Esta realidade está intimamente relacionada com o enquadramento socioeconómico e as dinâmicas do território e do clima e a sua evolução histórica. A partir do final do século XIX procedeu-se à arborização dos baldios comunitários e de propriedades privadas, alterando o território, até aí mais aberto, o que oferecia mais resistência à ignição, à progressão e aos impactos dos incêndios.
Entretanto, a partir de meados do século XX, acentuou-se fortemente a aposta em monoculturas florestais intensivas, com pouca diversidade. Primeiro com o pinheiro, depois, massivamente, através da introdução do eucalipto. Nas últimas décadas, no Interior Centro-Norte de Portugal, a desertificação demográfica e o abandono da agricultura familiar e da criação de gado ampliaram a extensão e a continuidade da biomassa combustível.
O uso do solo passou a ser menos “entremeado” entre floresta, matos, terrenos agrícolas e pastorícia, ocupação que reduzia a propagação do fogo. As políticas públicas centraram-se no combate aos incêndios, deixando a prevenção e o ordenamento florestal para segundo plano. Assistiu-se também ao declínio dos serviços florestais, que outrora contribuíam para a vigilância e a prevenção.
A partir de 2000, e sobretudo após 2017, avultados investimentos duplicaram a capacidade de combate, tanto em meios técnicos como humanos, reduziram significativamente as ignições e parecem ter melhorado a evacuação de emergência, evitando novas tragédias como sucedeu em Pedrógão.
De facto, em anos de condições climáticas amenas, a aposta tem surtido efeito. Porém, nos anos de condições extremas, com temperaturas elevadas, ventos fortes e humidade relativa do ar anormalmente reduzida, os incêndios têm-se mostrado incontroláveis e os esforços de combate pouco eficazes.
Com as Alterações Climáticas que já nos assolam, a que Portugal é particularmente vulnerável, os fenómenos meteorológicos extremos – como as secas e as ondas de calor – serão cada vez mais frequentes, intensos, prolongados e imprevisíveis.
O novo regime de incêndios florestais tem uma fase crítica ampliada, abrangendo a Primavera e, particularmente, o início do Outono, atingindo já o litoral e os centros urbanos. Além disso, os incêndios de 2017 e 2024 demonstraram uma maior “explosividade”, afetando vastas áreas de forma repentina e violenta, algo que não era tão comum no passado, com incêndios mais numerosos, mas mais contidos.

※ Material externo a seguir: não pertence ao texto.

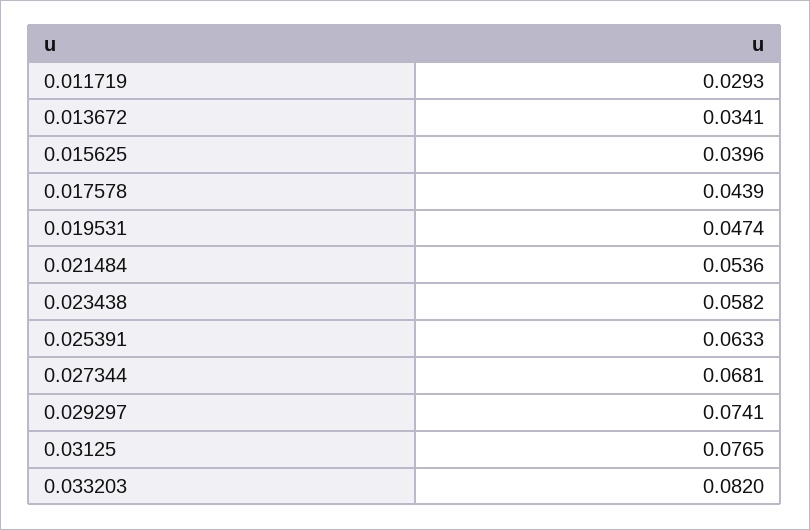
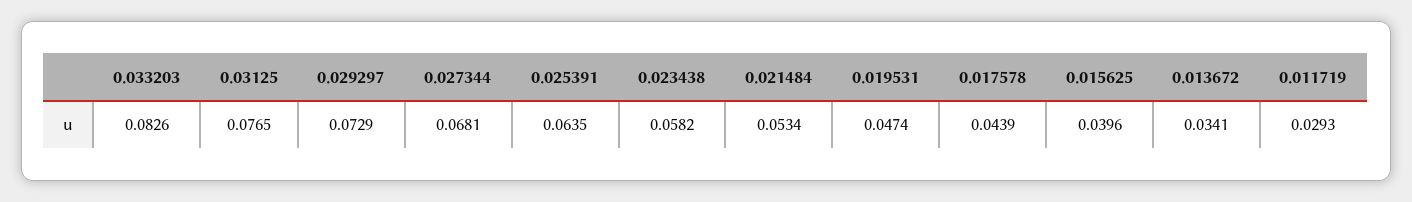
  {
    "0.011719": 0.0293,
    "0.013672": 0.0341,
    "0.015625": 0.0396,
    "0.017578": 0.0439,
    "0.019531": 0.0474,
-   "0.021484": 0.0536,
+   "0.021484": 0.0534,
    "0.023438": 0.0582,
-   "0.025391": 0.0633,
+   "0.025391": 0.0635,
    "0.027344": 0.0681,
-   "0.029297": 0.0741,
+   "0.029297": 0.0729,
    "0.03125": 0.0765,
-   "0.033203": 0.082
+   "0.033203": 0.0826
  }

Para mitigar os efeitos dos incêndios florestais num contexto de agravamento, é fundamental atuar na qualificação dos meios técnicos e, sobretudo, na vegetação.
Apesar dos mega investimentos no combate, continua evidente a falta de qualificação do pessoal e a desadequação de meios e procedimentos tradicionais para travar ou atenuar o avanço inclemente dos “novos” incêndios catastróficos.

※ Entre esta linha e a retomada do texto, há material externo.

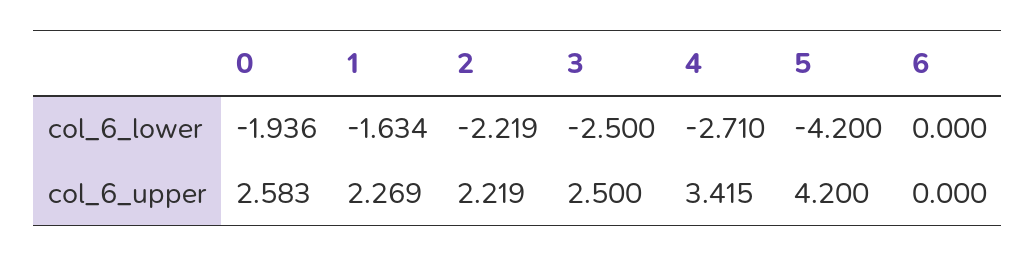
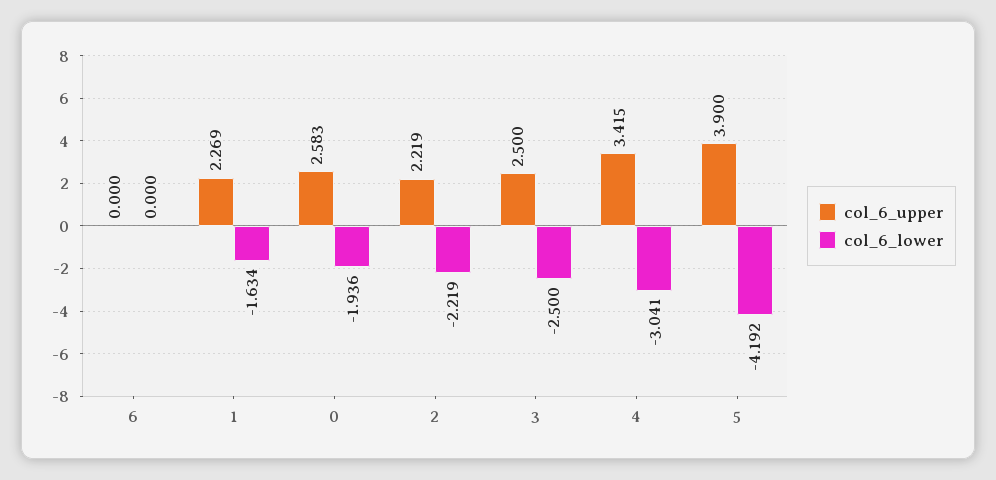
  {
    "col_6_lower": {
      "0": -1.936,
      "1": -1.634,
      "2": -2.219,
      "3": -2.5,
-     "4": -2.71,
+     "4": -3.041,
-     "5": -4.2,
+     "5": -4.192,
      "6": 0
    },
    "col_6_upper": {
      "0": 2.583,
      "1": 2.269,
      "2": 2.219,
      "3": 2.5,
      "4": 3.415,
-     "5": 4.2,
+     "5": 3.9,
      "6": 0
    }
  }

No plano do ordenamento, de uma forma ou outra, é consensual entre especialistas: é indispensável diminuir a continuidade das áreas florestais e diversificar a sua composição. Porém, é improvável que se consiga alterar significativamente a paisagem florestal e rural em menos de 30 anos. De facto, apesar das múltiplas políticas propaladas, pouco tem sido concretizado no terreno, inclusive nas áreas devastadas pelos incêndios de 2017.
Assim, a curto-médio prazo, a redução da área ardida, da severidade e dos efeitos dos incêndios passará muito pela gestão do povoamento vegetal e respetiva carga combustível. Será fundamental reduzir a acumulação de biomassa e fomentar estruturas que dificultem a propagação do fogo, como a criação de aceiros, limpeza de mato na floresta, desbastes e desramações.

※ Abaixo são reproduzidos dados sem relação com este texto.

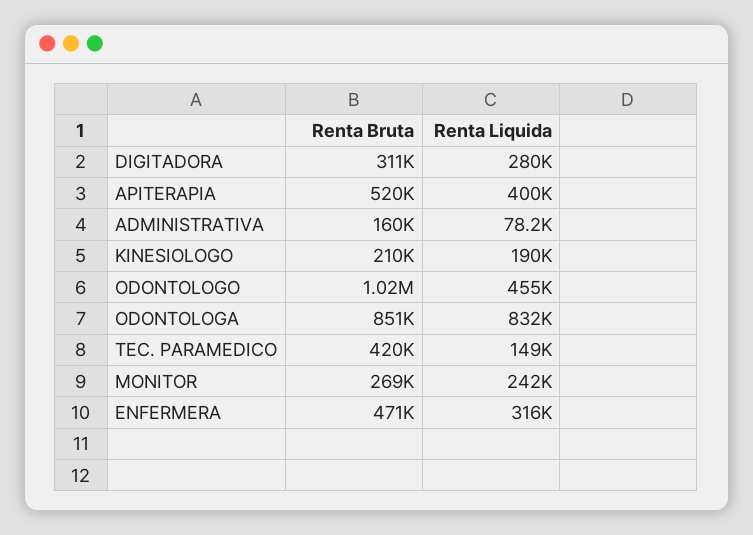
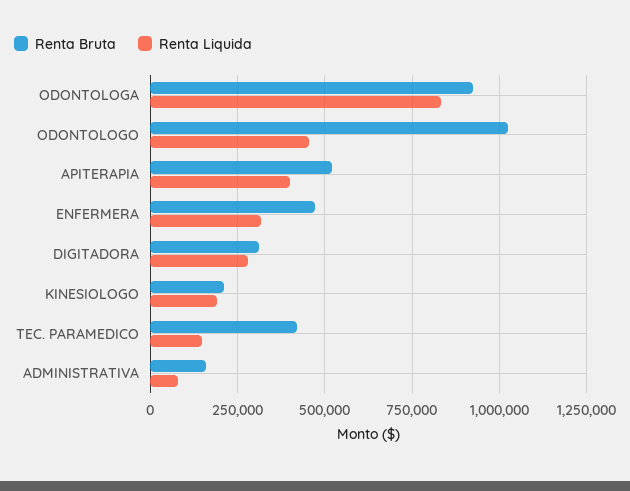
  {
    "Renta Bruta": {
      "DIGITADORA": 311000,
      "APITERAPIA": 520000,
      "ADMINISTRATIVA": 160000,
      "KINESIOLOGO": 210000,
      "ODONTOLOGO": 1020000,
-     "ODONTOLOGA": 851000,
+     "ODONTOLOGA": 925000,
      "TEC. PARAMEDICO": 420000,
-     "MONITOR": 269000,
      "ENFERMERA": 471000
    },
    "Renta Liquida": {
      "DIGITADORA": 280000,
      "APITERAPIA": 400000,
      "ADMINISTRATIVA": 78200,
      "KINESIOLOGO": 190000,
      "ODONTOLOGO": 455000,
      "ODONTOLOGA": 832000,
      "TEC. PARAMEDICO": 149000,
-     "MONITOR": 242000,
      "ENFERMERA": 316000
    }
  }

Por outro lado, muitos especialistas defendem cada vez mais que a inflexão do abandono florestal só será conseguida com o aumento do rendimento florestal dos proprietários e da comunidade local. Políticas de compensação do Estado, através do pagamento dos serviços do ecossistema prestados pelas floresta, são imprescindíveis para o futuro sustentável da floresta portuguesa e do Interior!